Forgotten Fort Kongestein is a Studio Report from the Fall of 2023 based on an architecture option studio set in Ghana and taught by Olayinka Dosekun-Adjei. It is an adaptive reuse project at the site of an old Danish fort along the eastern coast of Ghana. It explores ideas of hybridization between Western and African architectural heritage. It seeks to bring a ruin back to life for contemporary relevance to the local community and the wider context.

This studio explored potential new attitudes toward historical preservation, transformation, and adaptive reuse of Fort Kongestein on the Eastern Coast of Ghana, near the village of Ada Foah. A little-known site, now almost entirely in ruins, the fort was built in 1783 by Danish traders. It is one of many European fortifications which survive along the Gold Coast, erected for the trade of people and goods; between 1482 and 1786. These can still be seen along the coast of Ghana between Keta and Beyin; they were links in the trade routes first established by the Portuguese during their era of great maritime exploration. Purchased by the British in 1850, Fort Kongestein, therefore, sits within a rich historical and cultural framework of contact, commerce, and colonial administration and is a fragmentary and material vestige of a bygone era.

The site is now almost completely dormant and mostly neglected.

The village of Ada Foah, located, as it is in a place of calm and natural beauty where the Volta River meets the Atlantic Ocean, was once a prominent market town but has since lost its regional status and is now becoming a more minor attraction, a place for tourists wishing to temporarily escape Accra, the big city; there are now beach houses, sailing clubs and boutique hotels dotted around the area.

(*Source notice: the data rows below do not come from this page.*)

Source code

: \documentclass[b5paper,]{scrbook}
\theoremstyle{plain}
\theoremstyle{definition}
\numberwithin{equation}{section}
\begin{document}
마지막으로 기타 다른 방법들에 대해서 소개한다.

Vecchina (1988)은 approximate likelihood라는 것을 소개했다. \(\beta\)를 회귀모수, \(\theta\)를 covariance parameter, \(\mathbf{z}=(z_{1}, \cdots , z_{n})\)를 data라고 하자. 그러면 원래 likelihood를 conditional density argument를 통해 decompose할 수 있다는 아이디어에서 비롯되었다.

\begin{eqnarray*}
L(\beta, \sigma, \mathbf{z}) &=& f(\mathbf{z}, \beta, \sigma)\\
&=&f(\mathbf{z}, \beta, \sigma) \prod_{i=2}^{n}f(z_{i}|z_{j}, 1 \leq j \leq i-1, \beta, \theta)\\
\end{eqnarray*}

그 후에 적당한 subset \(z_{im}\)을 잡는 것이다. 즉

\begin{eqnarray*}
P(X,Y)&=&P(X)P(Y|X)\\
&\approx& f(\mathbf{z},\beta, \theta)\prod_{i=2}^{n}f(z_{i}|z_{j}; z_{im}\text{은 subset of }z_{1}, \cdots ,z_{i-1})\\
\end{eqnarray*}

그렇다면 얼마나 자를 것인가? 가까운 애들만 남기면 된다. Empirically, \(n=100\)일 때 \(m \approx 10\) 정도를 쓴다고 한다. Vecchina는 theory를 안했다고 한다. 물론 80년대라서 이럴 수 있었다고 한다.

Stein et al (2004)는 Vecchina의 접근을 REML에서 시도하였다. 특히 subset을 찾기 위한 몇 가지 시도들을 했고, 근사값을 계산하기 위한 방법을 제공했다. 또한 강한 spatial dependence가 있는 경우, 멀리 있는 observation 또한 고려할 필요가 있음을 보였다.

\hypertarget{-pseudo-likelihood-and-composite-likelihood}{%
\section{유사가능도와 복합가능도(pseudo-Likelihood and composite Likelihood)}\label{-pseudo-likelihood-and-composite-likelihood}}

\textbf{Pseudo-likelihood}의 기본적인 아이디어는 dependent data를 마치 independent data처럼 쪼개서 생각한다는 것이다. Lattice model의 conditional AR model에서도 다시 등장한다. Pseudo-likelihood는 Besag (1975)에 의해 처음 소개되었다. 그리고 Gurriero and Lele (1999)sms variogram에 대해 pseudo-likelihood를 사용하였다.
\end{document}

This studio is interested in prompting design explorations that make intelligent and imaginative leaps between architectural past, present, and future, as well as the hybridization and combination of cross-cultural architectural languages within a single project. We asked how sites like this, with their complicated and problematic pasts, might be reclaimed and reused as generating starting points (both real and symbolic) with potential new narratives and multiplicity of meanings in connection with local communities and their futures. Also of interest is the growing overlap between the landscape of recreational tourism and of historical memory rooted in this place which intersects with a trajectory of growing prosperity and a living community along the coast.